Le produit incriminé est la trimétazidine, une substance utilisée pour soigner les angines de poitrine et interdite par l’Agence mondiale antidopage (AMA) depuis 2014, car elle favoriserait la circulation sanguine.

Cette décision a surtout jeté un immense doute sur la suite du destin olympique de Valieva : suspendue provisoirement par Rusada dans un premier temps, Valieva a obtenu dès le lendemain la levée de cette mesure, pour des raisons restées mystérieuses.

École Tutberidze

Ce qui a conduit le CIO, mais aussi l’AMA et la Fédération internationale de patinage, à saisir le TAS d’un recours contre cette décision.

Depuis l’officialisation de son contrôle positif vendredi, Valieva continuait elle de s’entraîner consciencieusement jour après jour, tantôt sur la glace olympique, tantôt sur la patinoire d’entraînement.

À l’exception d’un « bonjour » sonore lancé dimanche matin, accompagnée de membres de l’encadrement russe, elle est restée muette à chacune de ses traversées de la zone de presse.
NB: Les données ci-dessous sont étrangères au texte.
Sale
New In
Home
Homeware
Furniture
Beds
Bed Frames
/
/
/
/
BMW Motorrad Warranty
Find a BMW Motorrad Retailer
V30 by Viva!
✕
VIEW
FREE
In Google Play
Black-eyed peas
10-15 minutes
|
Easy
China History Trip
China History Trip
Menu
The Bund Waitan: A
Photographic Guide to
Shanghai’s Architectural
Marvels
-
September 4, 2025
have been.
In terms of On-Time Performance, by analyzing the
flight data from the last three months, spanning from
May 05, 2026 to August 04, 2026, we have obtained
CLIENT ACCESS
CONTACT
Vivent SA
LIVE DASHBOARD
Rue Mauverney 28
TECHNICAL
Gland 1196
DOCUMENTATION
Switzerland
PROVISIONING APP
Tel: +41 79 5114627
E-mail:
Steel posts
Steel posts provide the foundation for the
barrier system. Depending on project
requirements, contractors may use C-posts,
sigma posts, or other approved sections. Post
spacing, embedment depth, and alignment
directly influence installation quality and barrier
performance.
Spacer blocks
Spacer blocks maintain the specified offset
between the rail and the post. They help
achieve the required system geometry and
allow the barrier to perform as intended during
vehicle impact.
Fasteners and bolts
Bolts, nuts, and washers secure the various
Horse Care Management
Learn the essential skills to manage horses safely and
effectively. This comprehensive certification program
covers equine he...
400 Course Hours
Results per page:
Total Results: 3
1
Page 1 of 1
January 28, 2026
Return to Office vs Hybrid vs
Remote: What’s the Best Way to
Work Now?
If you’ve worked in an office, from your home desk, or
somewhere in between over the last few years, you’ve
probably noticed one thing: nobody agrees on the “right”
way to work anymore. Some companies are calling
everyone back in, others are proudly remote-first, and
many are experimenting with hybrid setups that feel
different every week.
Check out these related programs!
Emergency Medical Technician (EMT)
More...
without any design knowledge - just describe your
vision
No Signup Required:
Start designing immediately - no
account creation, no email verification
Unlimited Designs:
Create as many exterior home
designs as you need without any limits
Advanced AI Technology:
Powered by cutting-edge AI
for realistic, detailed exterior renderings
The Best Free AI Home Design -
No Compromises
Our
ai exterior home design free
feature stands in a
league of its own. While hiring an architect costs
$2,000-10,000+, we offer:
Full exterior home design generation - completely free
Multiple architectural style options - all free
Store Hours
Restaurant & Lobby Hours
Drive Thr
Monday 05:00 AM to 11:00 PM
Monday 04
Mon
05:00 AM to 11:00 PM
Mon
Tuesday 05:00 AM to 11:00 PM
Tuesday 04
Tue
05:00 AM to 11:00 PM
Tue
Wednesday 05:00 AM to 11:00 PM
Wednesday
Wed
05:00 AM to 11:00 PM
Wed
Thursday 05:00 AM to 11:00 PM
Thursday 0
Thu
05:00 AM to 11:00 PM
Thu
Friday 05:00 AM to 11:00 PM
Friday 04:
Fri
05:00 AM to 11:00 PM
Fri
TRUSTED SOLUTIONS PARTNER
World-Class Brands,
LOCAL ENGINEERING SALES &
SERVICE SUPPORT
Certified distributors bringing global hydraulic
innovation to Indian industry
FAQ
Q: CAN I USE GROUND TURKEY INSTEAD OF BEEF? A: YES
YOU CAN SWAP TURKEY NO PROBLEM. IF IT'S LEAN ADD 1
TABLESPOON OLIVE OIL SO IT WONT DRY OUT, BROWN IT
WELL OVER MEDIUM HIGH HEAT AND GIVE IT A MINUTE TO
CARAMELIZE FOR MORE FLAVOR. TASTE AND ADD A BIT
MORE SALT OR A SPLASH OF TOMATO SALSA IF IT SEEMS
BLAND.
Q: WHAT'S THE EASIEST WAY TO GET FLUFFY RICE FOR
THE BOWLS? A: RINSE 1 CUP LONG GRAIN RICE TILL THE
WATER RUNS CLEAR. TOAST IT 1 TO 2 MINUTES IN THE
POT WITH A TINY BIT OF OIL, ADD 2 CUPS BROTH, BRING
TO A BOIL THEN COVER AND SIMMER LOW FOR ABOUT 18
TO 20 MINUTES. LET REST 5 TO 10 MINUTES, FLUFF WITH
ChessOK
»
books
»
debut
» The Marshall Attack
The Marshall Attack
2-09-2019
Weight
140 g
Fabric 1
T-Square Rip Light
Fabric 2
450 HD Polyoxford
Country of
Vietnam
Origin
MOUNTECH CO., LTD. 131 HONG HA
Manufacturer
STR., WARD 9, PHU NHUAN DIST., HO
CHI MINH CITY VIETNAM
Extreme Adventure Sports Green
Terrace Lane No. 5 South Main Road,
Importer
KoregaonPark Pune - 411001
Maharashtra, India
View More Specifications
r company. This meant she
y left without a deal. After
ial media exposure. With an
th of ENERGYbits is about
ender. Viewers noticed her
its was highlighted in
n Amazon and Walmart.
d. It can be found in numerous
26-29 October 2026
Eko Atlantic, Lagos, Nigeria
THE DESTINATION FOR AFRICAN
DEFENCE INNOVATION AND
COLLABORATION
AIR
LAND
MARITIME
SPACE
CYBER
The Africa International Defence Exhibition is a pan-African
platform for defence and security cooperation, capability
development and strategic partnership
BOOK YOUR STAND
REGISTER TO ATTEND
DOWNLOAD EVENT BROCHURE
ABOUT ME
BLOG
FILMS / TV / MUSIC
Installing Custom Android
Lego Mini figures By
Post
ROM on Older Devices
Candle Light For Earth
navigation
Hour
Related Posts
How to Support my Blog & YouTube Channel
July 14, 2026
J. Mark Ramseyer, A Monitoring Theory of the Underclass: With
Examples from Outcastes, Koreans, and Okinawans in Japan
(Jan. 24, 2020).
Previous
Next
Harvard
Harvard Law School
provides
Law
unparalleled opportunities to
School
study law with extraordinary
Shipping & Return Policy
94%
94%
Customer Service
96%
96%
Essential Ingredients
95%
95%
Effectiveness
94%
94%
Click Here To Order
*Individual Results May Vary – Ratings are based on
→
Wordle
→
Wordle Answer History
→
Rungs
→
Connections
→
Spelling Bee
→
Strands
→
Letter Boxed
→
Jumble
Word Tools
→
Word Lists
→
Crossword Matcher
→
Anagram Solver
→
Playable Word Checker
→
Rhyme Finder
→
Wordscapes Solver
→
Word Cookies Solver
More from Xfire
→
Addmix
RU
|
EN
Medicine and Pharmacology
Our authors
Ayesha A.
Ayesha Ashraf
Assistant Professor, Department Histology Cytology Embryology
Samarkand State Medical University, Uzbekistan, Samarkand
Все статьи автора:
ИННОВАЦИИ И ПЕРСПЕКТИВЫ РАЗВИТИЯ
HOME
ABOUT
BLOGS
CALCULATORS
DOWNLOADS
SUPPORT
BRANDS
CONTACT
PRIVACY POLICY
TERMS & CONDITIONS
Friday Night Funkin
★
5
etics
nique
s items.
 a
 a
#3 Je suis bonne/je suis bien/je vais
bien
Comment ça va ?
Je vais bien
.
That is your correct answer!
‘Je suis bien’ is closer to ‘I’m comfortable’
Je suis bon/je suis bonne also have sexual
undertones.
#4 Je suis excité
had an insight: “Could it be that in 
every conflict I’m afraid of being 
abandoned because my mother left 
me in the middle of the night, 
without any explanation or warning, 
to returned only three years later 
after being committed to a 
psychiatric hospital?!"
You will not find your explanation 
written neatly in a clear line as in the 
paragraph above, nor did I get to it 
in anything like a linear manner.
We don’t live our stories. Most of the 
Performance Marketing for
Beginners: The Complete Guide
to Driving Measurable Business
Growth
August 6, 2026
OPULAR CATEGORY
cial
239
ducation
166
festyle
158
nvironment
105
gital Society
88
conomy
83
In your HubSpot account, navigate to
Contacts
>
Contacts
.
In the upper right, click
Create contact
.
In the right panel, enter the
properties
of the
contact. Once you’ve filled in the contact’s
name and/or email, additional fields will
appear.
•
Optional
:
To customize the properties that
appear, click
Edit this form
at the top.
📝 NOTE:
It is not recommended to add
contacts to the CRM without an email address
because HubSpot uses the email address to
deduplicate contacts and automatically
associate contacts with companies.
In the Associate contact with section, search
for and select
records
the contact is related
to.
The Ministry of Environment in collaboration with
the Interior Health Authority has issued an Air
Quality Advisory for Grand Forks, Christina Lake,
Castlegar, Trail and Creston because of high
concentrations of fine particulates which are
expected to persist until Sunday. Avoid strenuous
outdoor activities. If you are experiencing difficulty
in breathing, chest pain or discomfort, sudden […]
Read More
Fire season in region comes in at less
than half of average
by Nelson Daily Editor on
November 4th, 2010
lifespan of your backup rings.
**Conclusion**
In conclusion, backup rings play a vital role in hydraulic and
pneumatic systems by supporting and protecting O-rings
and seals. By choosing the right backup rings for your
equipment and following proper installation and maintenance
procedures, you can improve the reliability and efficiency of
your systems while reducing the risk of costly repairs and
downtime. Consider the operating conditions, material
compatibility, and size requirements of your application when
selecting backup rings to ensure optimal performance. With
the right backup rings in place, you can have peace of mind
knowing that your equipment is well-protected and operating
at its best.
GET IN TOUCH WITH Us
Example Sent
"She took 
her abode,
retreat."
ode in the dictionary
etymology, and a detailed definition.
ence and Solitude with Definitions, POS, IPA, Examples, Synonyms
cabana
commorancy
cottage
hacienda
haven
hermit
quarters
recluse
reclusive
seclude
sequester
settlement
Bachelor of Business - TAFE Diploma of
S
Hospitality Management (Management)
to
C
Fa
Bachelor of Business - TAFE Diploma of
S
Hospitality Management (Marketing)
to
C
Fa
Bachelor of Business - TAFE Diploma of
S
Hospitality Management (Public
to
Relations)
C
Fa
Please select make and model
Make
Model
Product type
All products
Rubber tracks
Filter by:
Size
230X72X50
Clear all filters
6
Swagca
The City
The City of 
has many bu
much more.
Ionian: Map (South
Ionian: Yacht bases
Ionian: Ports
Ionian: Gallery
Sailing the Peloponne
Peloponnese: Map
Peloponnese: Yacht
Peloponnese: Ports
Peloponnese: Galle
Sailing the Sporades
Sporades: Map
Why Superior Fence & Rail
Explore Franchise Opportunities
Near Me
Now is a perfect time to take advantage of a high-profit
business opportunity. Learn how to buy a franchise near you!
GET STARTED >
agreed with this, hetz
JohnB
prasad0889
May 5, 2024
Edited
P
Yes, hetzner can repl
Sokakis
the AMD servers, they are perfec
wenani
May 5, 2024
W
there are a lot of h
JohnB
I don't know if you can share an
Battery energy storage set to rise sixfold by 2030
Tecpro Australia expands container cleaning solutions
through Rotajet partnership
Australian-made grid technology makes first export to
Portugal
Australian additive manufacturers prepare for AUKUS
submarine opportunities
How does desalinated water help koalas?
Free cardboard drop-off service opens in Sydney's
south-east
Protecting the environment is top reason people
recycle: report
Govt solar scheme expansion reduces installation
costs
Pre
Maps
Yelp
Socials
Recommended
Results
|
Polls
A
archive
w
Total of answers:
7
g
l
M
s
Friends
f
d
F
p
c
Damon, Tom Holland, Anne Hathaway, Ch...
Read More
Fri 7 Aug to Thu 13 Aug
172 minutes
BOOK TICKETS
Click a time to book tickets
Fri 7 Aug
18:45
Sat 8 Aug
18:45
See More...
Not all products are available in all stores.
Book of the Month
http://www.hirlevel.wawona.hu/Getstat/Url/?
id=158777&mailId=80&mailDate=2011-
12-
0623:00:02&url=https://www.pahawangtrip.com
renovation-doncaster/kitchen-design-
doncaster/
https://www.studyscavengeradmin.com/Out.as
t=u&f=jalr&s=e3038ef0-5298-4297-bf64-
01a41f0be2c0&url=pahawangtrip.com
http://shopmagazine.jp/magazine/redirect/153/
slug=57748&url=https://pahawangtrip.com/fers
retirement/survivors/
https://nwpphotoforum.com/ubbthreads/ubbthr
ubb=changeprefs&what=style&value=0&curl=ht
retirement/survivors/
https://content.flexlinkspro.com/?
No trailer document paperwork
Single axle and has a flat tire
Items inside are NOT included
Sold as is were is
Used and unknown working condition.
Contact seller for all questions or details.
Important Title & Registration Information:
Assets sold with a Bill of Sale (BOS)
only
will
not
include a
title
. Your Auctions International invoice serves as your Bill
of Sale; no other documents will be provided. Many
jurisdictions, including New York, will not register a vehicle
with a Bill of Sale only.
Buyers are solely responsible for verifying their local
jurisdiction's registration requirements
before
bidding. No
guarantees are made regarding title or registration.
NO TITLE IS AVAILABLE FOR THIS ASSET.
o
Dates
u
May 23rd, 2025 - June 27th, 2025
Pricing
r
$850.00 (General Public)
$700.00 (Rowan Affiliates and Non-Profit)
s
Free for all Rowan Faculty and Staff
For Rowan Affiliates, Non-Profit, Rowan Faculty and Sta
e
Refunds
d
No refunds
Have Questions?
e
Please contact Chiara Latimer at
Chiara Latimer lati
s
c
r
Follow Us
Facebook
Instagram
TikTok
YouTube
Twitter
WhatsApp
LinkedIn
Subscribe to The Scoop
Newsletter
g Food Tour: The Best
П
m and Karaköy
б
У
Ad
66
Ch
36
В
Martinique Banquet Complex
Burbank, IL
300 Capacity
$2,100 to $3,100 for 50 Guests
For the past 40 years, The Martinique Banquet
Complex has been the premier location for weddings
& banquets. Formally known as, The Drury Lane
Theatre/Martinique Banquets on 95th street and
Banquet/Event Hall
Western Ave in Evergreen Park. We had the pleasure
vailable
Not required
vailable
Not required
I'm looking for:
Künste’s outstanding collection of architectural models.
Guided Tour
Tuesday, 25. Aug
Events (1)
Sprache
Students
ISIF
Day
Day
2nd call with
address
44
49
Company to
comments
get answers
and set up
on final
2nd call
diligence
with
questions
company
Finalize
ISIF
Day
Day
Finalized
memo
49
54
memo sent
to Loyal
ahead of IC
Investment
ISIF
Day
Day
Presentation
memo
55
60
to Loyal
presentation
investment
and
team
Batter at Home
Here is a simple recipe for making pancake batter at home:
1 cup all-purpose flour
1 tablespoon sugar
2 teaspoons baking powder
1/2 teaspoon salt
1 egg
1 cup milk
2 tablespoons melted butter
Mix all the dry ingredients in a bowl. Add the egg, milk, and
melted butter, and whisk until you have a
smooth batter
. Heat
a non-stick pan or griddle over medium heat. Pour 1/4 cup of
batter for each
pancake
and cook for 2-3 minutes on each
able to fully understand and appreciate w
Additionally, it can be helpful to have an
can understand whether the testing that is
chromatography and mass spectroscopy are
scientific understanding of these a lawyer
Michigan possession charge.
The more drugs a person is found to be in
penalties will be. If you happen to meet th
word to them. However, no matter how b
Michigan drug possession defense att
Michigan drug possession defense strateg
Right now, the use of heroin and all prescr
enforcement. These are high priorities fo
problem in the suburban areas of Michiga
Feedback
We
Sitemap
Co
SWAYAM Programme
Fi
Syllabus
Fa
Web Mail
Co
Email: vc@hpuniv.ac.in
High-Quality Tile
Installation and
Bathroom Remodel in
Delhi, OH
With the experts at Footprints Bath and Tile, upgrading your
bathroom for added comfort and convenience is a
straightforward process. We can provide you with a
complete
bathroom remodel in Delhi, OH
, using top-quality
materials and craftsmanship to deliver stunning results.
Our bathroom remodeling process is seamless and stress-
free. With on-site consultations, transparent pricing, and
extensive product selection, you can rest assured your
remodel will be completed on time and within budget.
Elle s’était même caché le visage derrière son sweat-shirt vendredi.

L’affaire Valieva a démarré en début de semaine dernière, quand le CIO a annoncé que la cérémonie de remise de médailles de la compétition par équipes était reportée pour des raisons « juridiques ».

La presse russe a ensuite évoqué un contrôle antidopage positif de Valieva, mais il a fallu attendre un communiqué vendredi de l’ITA, l’instance responsable du programme antidopage des JO, pour en avoir la confirmation.

Même si Valieva avait été suspendue, le patinage russe et l’école Tutberidze conservaient des arguments puisque ses principales concurrentes sont aussi ses partenaires d’entraînement, précisément Anna Shcherbakova, championne du monde en titre, et Alexandra Trusova, médaillée mondiale et européenne, 17 ans toutes les deux.

L’affaire Valieva, quand elle sera examinée sur le fond, pourrait aussi raviver les soupçons entourant le sport russe, à la réputation déjà bien entachée en matière de dopage par le scandale des JO-2014 de Sotchi.